PROVIDED TEXT:
**********
FIG. 4a shows a mobile scanning assembly 1 with a laser scanner 2 that is held at an angle of approximately 45° on the slanted surface 13 of the platform 8. This is held on the frame of a cargo backpack 12. This frame has, inter alia, a detachable handheld device 16 (tablet) in a lower, angled region. Furthermore, the camera unit 6 is shown, which is provided at an upper end of the cargo backpack 12. The platform 8 has lateral battery compartments 18 indicated with dashed lines, into which accumulators can be inserted to power the mobile scanning assembly 1. This will be explained in more detail below.

FIG. 4b shows an underside of the platform 8 with which it can be mounted on a transport device. For this purpose, thread holes 20 are provided in corner areas of the platform, via which relatively small screws can hold the platform on the intended transport device. A somewhat larger thread hole 22 is provided centrally or at the center of gravity on the underside of the platform 8, via which a central screw connection to the transport device can be achieved.
**********
PROMPT 1:
Answer these from the scanning assembly description:
(a) At what angle is the laser scanner held on the platform?
(b) Where is the camera unit provided?
(c) What is located centrally or at the center of gravity on the underside of the platform?
PROMPT 2:
Decide whether each statement agrees with the scanning assembly description. Answer yes or no and quote the deciding words.
(a) The handheld device can be detached from the frame.
(b) The thread holes in the corner areas of the platform take large screws.
(c) The battery compartments are on the sides of the platform.

SOURCE MATERIAL:
**********
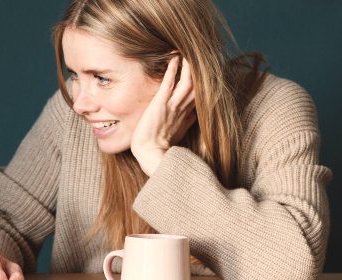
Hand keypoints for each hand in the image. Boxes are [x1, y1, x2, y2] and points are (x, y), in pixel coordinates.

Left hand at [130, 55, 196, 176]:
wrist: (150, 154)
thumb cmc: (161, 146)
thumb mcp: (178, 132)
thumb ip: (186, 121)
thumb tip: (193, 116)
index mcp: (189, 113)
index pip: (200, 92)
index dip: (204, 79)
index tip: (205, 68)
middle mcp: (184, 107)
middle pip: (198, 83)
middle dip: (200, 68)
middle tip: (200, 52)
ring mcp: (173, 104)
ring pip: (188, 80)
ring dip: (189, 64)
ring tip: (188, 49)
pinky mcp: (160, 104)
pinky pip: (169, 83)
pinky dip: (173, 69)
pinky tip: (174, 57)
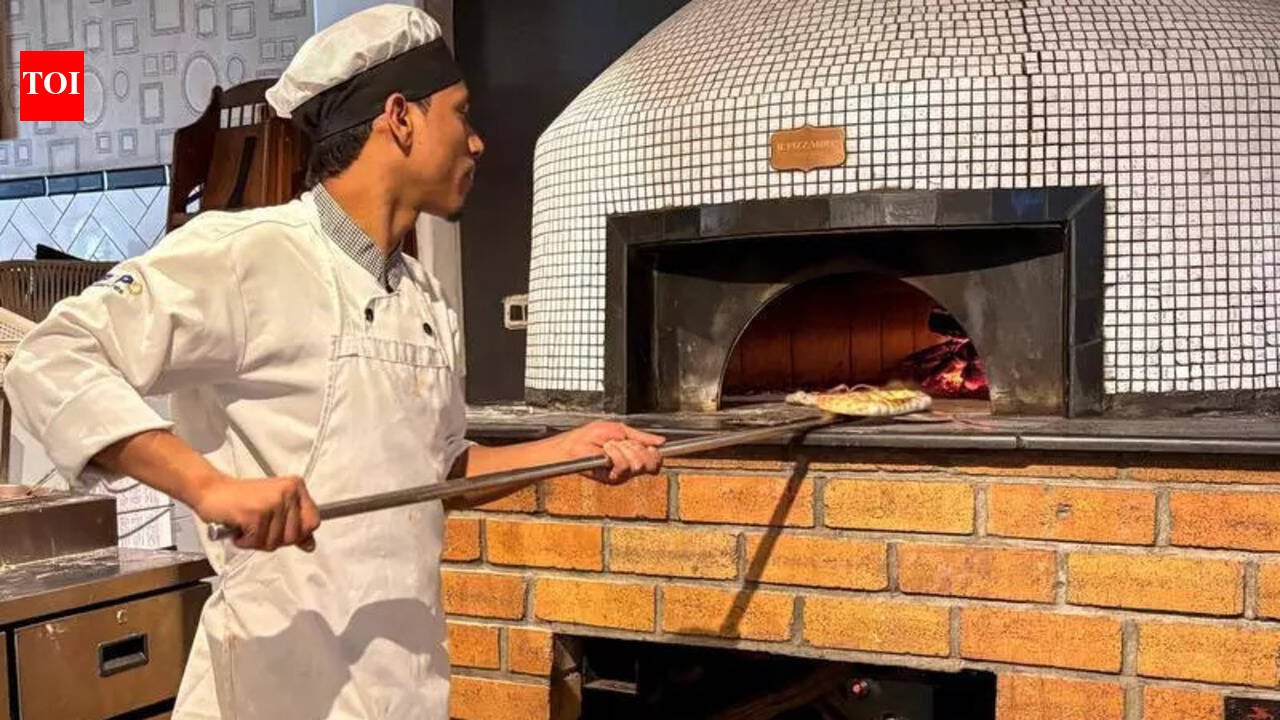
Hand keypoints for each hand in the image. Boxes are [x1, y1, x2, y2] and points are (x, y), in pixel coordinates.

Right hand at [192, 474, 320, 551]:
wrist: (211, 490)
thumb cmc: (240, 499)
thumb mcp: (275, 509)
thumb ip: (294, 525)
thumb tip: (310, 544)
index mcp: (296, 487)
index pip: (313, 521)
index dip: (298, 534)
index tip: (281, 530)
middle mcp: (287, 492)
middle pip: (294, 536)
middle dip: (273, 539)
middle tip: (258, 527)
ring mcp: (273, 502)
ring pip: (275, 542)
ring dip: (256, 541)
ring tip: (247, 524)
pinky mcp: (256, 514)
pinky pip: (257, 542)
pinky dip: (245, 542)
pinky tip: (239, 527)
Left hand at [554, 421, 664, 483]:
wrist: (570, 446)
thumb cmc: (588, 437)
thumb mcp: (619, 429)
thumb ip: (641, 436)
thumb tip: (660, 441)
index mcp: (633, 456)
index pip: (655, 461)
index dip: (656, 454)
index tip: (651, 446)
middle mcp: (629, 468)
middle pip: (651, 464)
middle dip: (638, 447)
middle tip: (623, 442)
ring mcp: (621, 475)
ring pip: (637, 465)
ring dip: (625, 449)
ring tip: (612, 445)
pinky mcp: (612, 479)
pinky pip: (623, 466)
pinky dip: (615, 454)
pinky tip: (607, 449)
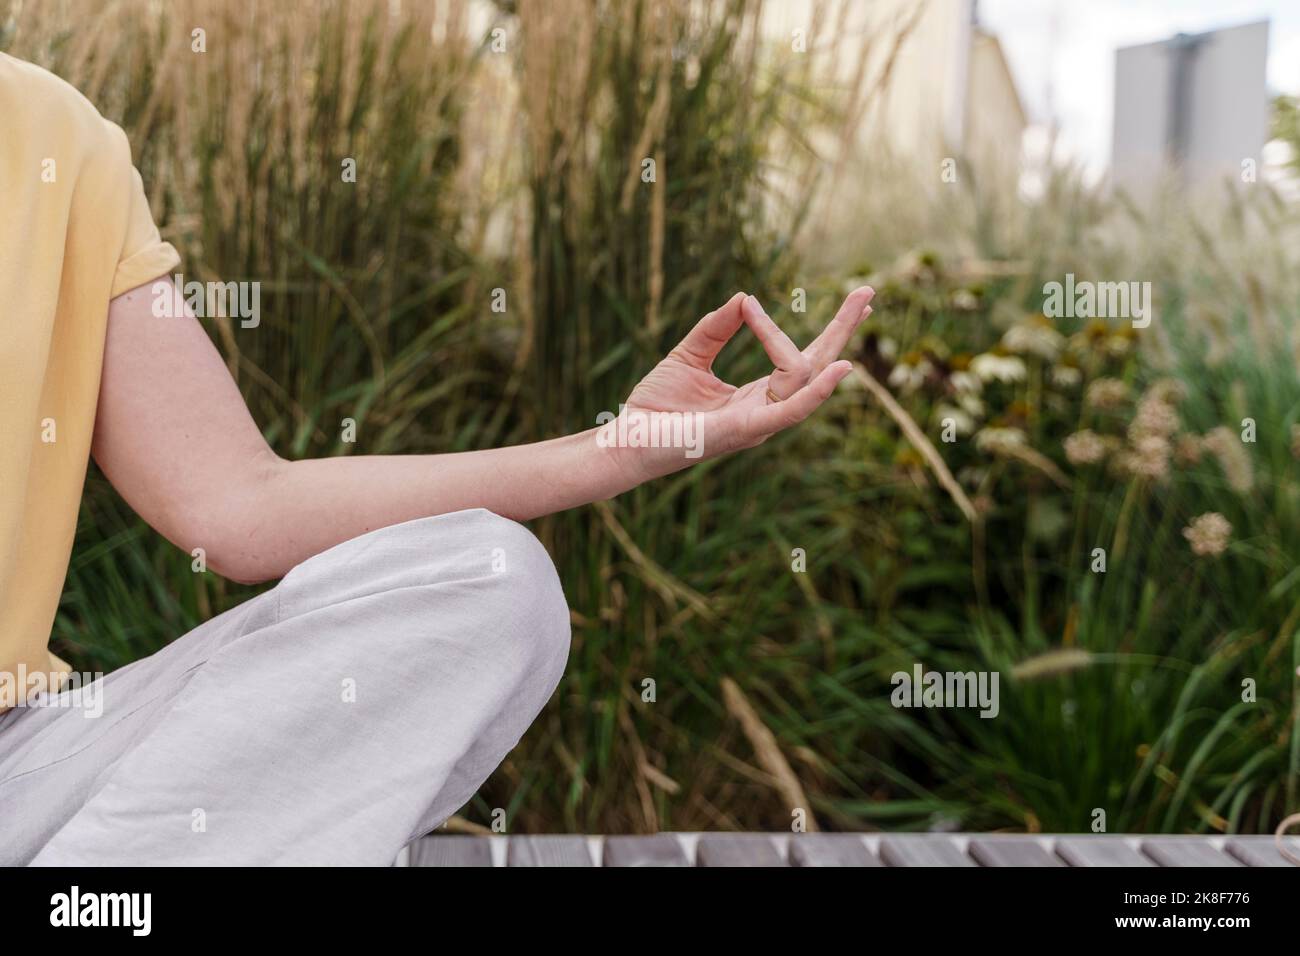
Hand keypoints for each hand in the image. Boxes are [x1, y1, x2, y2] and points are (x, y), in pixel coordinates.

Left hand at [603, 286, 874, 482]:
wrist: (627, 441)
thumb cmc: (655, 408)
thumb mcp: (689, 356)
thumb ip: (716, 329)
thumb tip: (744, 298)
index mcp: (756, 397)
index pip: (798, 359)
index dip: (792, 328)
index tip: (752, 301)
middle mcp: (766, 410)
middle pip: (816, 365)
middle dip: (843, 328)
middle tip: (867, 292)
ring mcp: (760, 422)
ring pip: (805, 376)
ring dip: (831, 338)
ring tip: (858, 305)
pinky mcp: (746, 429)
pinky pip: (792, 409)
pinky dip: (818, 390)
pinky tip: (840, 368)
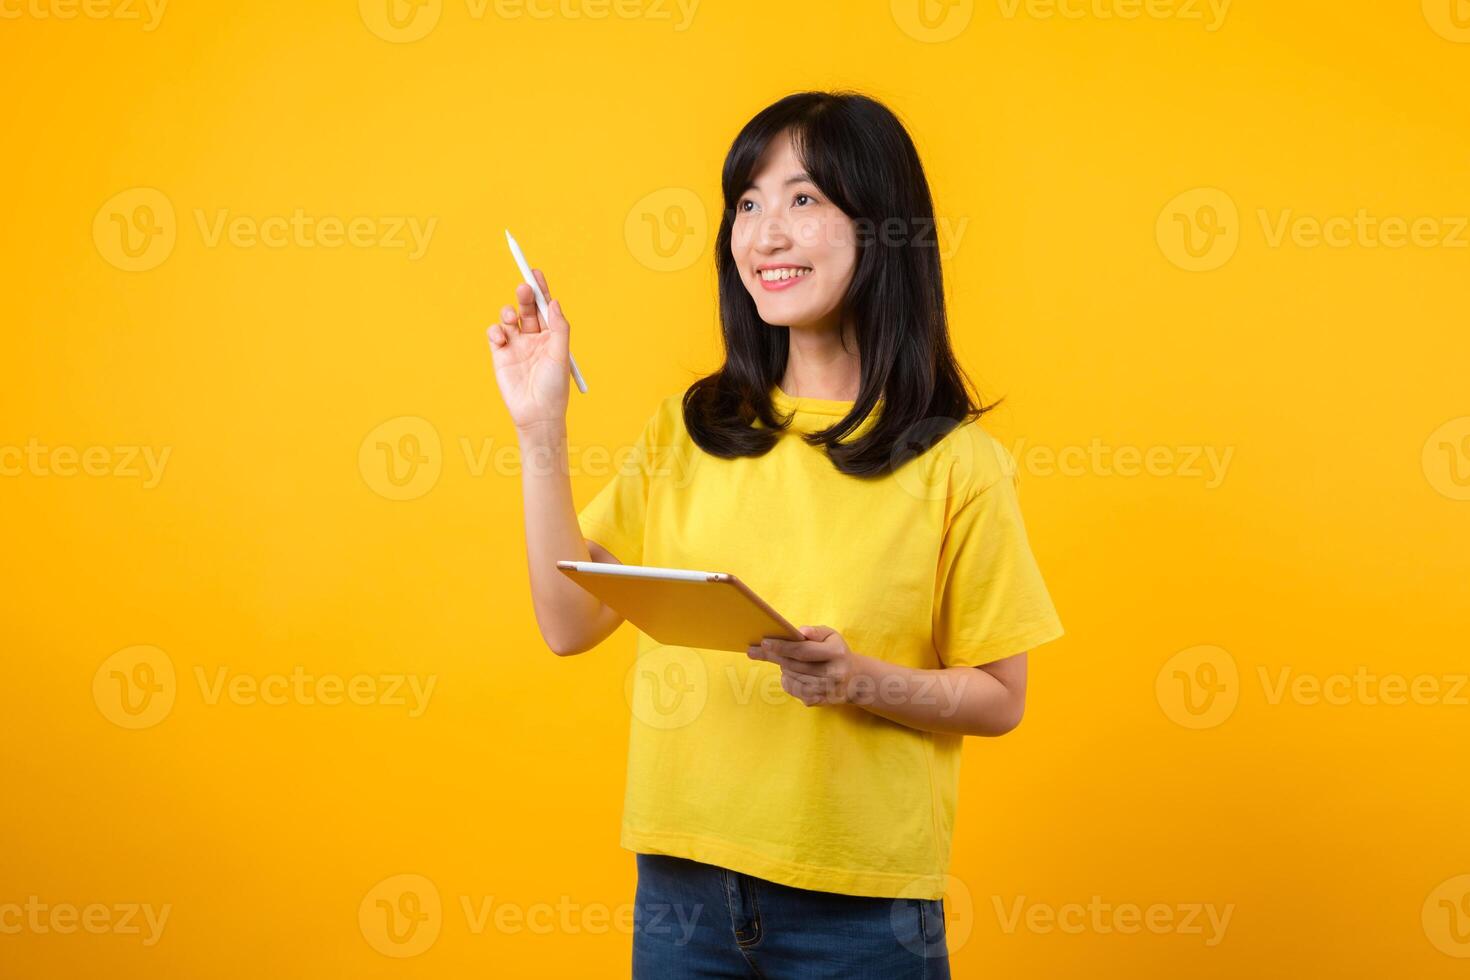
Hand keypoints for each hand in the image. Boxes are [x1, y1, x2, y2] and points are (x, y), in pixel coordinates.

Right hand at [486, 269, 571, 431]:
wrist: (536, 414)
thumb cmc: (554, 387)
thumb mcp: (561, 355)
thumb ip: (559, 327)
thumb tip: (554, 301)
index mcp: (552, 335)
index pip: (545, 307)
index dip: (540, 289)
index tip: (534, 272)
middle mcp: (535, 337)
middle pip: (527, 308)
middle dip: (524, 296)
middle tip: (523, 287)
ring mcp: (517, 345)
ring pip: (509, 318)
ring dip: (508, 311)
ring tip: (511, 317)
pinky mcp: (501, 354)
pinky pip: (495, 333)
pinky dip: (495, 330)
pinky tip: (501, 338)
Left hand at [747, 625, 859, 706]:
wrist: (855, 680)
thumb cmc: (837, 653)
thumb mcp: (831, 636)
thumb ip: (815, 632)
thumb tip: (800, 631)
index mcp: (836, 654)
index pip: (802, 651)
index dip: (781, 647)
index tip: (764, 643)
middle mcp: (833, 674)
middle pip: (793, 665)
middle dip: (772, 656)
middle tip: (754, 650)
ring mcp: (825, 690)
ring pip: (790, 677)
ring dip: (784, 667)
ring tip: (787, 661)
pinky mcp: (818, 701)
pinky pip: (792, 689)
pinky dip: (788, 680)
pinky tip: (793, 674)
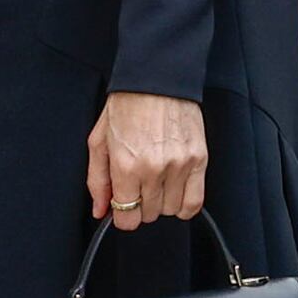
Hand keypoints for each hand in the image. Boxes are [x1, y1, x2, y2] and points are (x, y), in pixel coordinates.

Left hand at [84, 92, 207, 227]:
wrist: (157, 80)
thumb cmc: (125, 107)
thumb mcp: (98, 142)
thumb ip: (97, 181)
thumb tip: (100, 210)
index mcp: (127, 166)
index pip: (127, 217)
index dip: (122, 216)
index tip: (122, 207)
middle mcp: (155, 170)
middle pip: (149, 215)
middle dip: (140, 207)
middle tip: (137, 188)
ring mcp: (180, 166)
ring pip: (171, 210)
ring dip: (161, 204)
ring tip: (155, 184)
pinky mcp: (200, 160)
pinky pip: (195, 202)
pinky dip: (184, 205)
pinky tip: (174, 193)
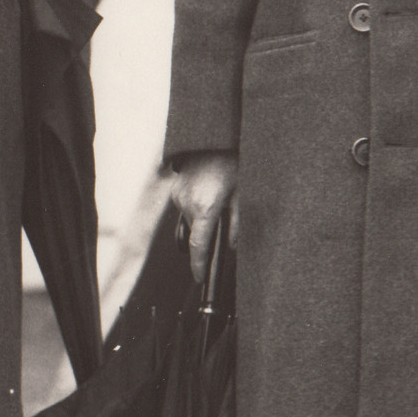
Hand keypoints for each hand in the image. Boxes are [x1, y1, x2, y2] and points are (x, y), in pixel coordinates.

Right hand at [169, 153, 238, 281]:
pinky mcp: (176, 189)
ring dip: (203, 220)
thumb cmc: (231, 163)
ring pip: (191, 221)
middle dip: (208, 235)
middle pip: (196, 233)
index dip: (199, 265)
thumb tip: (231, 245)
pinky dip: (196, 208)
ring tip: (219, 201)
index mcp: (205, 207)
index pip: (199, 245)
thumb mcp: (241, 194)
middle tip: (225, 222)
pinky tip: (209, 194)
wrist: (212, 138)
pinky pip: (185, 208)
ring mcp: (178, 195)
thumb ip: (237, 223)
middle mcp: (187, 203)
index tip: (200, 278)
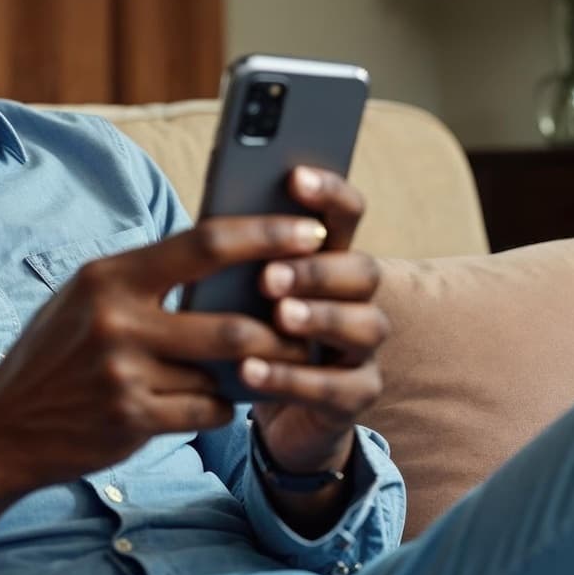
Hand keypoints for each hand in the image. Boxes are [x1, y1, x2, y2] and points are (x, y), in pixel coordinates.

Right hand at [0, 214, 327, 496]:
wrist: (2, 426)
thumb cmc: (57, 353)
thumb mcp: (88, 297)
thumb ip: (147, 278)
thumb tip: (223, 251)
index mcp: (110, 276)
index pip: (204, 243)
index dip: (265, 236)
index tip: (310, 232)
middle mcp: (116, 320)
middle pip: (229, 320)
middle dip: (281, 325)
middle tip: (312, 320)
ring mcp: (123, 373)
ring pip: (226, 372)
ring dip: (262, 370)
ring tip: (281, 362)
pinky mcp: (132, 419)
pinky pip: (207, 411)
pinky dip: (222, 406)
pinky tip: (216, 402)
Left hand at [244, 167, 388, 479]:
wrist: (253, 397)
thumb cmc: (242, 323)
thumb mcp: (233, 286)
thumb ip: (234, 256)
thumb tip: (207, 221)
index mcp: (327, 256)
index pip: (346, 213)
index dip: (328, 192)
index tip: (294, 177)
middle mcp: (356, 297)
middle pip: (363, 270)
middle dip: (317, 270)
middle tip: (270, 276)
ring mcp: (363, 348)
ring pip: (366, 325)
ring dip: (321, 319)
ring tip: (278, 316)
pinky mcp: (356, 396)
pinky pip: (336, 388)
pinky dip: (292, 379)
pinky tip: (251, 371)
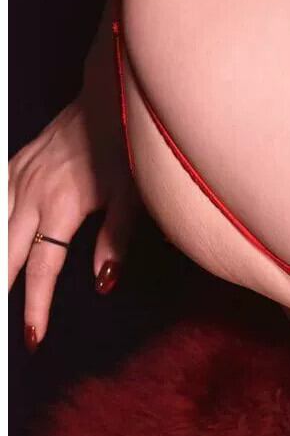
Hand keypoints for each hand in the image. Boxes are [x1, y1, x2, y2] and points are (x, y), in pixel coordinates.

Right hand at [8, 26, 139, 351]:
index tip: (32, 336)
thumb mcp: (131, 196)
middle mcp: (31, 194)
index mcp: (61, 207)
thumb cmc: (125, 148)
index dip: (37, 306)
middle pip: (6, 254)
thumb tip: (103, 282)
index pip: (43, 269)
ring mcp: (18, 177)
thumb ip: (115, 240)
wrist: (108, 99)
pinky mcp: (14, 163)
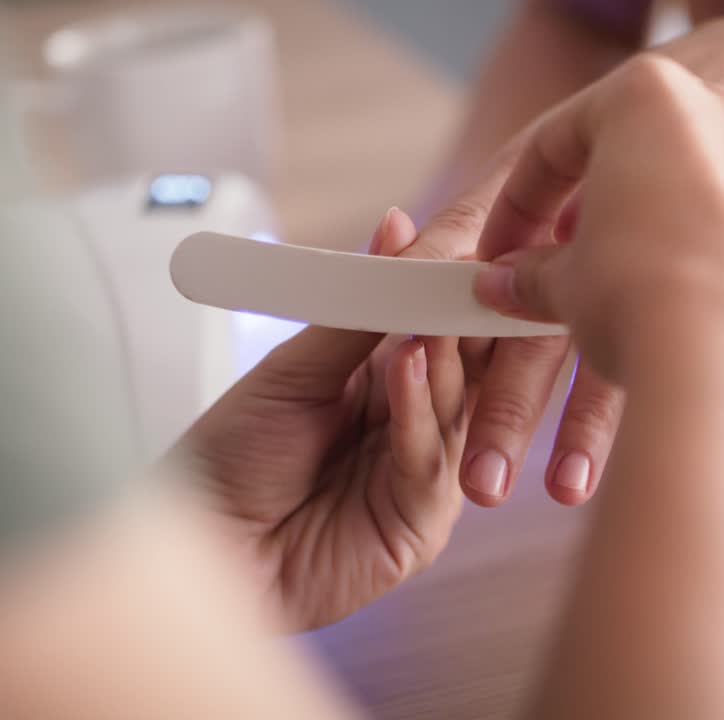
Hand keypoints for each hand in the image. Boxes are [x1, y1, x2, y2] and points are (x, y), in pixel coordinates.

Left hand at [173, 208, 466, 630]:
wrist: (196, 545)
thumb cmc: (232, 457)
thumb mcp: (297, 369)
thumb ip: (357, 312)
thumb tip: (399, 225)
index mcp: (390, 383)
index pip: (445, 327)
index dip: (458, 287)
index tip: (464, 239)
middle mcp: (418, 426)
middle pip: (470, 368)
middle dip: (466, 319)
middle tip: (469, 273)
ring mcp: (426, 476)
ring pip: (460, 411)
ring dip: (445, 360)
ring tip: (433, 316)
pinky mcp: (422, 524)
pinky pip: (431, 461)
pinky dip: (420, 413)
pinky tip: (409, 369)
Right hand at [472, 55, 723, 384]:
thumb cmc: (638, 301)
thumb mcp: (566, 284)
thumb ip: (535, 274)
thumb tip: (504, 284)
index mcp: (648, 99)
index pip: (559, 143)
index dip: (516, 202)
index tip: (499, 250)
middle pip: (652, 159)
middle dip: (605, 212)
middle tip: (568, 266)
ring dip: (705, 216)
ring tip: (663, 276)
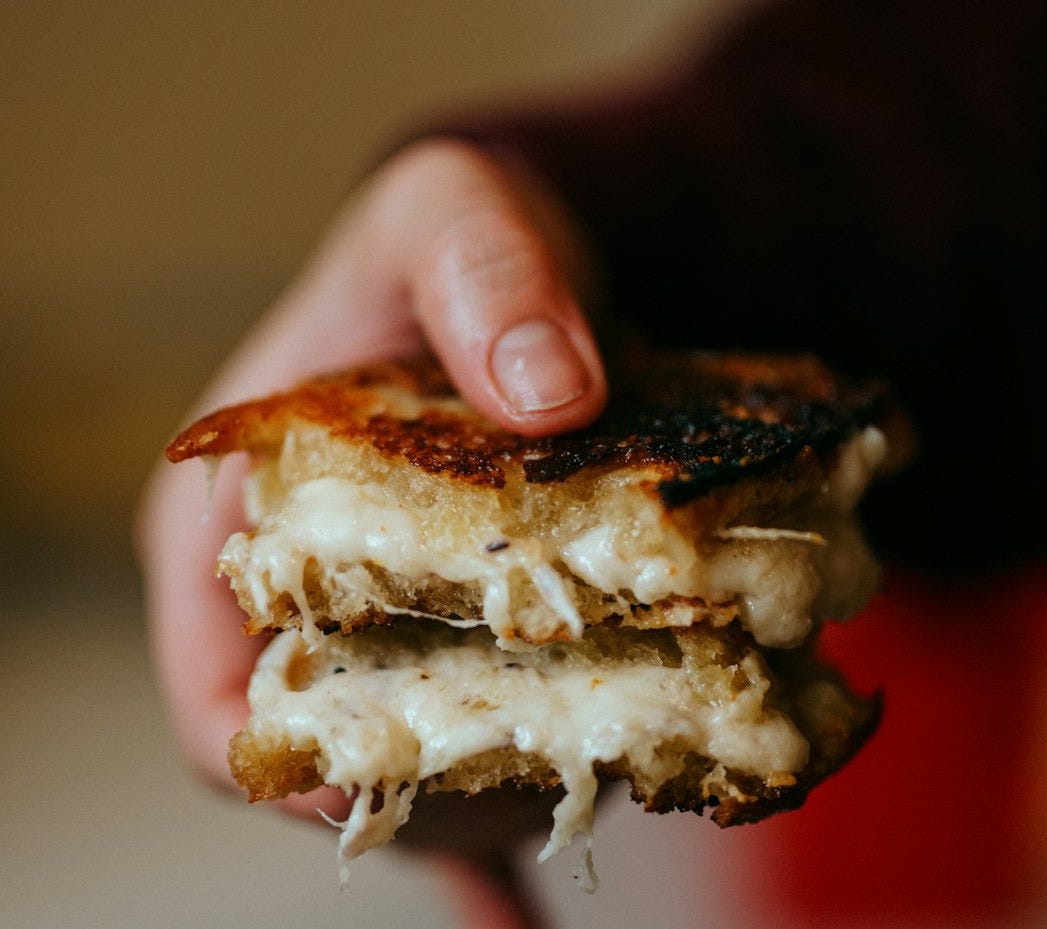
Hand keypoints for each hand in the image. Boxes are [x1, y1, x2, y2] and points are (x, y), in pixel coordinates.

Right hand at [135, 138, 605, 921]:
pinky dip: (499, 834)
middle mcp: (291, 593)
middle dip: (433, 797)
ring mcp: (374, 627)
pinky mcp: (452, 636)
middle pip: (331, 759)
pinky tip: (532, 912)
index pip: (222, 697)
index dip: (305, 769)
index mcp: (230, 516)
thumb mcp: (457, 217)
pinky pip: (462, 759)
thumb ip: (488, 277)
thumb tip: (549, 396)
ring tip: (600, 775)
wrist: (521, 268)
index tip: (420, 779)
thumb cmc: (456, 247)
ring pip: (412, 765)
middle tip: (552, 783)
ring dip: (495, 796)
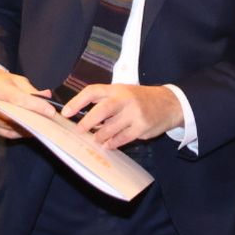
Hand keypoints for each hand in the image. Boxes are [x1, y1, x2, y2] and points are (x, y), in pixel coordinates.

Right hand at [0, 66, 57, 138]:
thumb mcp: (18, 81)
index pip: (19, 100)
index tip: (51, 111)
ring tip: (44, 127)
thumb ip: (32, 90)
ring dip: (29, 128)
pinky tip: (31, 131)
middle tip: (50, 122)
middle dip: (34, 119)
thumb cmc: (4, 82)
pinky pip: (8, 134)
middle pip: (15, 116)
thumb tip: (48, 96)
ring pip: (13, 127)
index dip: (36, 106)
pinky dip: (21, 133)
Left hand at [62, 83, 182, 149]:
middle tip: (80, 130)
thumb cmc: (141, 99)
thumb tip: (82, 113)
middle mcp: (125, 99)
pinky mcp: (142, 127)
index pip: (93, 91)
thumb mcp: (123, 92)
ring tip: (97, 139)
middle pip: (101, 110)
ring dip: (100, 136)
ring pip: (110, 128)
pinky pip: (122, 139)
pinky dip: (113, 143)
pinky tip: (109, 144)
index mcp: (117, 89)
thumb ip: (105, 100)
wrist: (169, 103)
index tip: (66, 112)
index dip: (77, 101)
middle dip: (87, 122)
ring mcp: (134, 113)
**********
TASK RESULT 1:
(a) Approximately 45°.
(b) At an upper end of the cargo backpack 12.
(c) A somewhat larger thread hole 22, which allows a central screw connection to the transport device.

TASK RESULT 2:
(a) Yes: "This frame has, inter alia, a detachable handheld device 16 (tablet) in a lower, angled region."
(b) No: "via which relatively small screws can hold the platform on the intended transport device."
(c) Yes: "The platform 8 has lateral battery compartments 18"